Through all this, Frost goes daily to his 15th floor office overlooking the bay and Miami Beach. He built the structure at 4400 Biscayne Blvd. when he led Key Pharmaceuticals, then bought it back and sold it to IVAX. When he sold IVAX, Frost again repurchased the building, this time for $18 million, according to county property records.

The building now houses OPKO and Ladenburg Thalmann, but large IVAX signs are still atop the structure. Frost says they’re expensive to take down. “Besides, it’s become known as the IVAX building,” although the company has ceased to exist.

He does spend money happily on other pursuits. Some years ago, he bought a jet with gold-plated bathroom fixtures that once belonged to casino magnate Steve Wynn. That’s been replaced by a larger Airbus ACJ319, which sells for about $60 million.

For years, the Frosts lived in homes on San Marino and Hibiscus islands, where they filled the walls with American Abstract paintings from the 1930s and 1940s until they had “no more room on the walls,” says Patricia.

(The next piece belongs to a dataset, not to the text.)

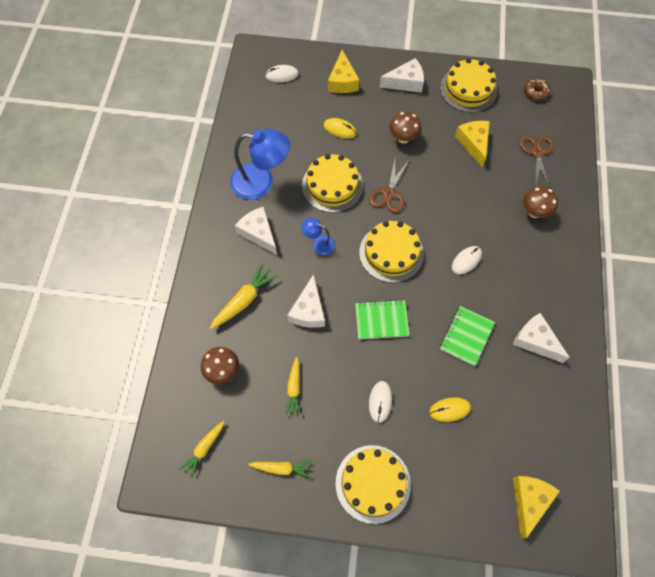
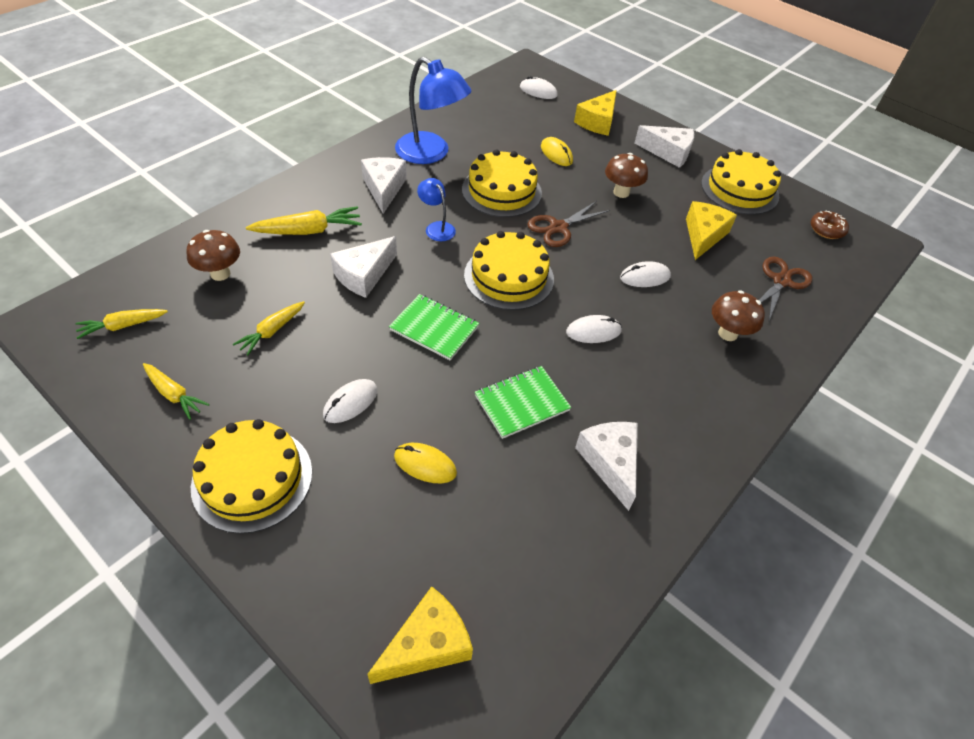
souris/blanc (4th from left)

That art produces one of those classic stories of how much chance meetings and personal contacts matter to Frost. About the time they decided they wanted to change their art collection and find a new home for the American Abstracts, Frost happened to meet a professor of dermatology whose son was married to a woman who worked at the Smithsonian in Washington. Frost told the professor they were interested in giving away more than 100 paintings. The Smithsonian called quickly.

“The following week we had a deal,” he says. Patricia has served on the Smithsonian board, alongside the U.S. vice president and congressional leaders.

Sprawling estate

They moved to Star Island in 2001, combining two adjoining sites, including one previously owned by Leona Helmsley, to make a sprawling six-acre estate with a six-bedroom, eight-bath classic-style manse for a total estimated value of $52 million.

Jaharis, his partner from the Key days, says they’ve created “more like a museum than a house,” bringing over 50 Italian craftsmen for two years to install the marble on the property. Frost says that 50 might be an exaggeration, and they were installing several types of Italian stones. The art in the house, he says, consists of “European masters.”

Also on the property: a large greenhouse that contains more than 100 types of palms gathered from around the world. “He spends a lot of time in that garden,” says Richard Pfenniger, a longtime Frost executive. Frost says he gets there almost daily, often weeding on his hands and knees.

The Frosts also own a $7 million apartment overlooking Central Park in Manhattan and “a flat” in London. Patricia Frost also travels frequently to meetings of the Florida Board of Governors that oversees the state’s university system.

A registered Democrat, public records indicate Frost gave $200,000 to groups supporting Republicans in the 2012 election. “It was a lot more than that,” Frost says, but won’t reveal the amount. And what did he think of the outcome? “I can only hope for the best.”

Art of giving

The art museum at Florida International University is named after the Frosts, thanks to a $2 million donation. So is the UM Music School, after a $33 million donation. And they’ve pledged $35 million for the new Miami Museum of Science, which will also bear their name when it’s finished.

“He has no children,” says Jaharis, his longtime Key colleague and still a close friend. “What are you going to do? You can’t take it with you.”

In April 2011, the Frosts signed a pledge, initiated by Warren Buffett and Bill Gates, to give away at least half their fortune.

“We need to step it up,” Frost said recently, during an interview in his Star Island greenhouse. He said they plan to focus on education, on both state and international levels.

Patricia, an educator for three decades, added: “We both have some ideas.”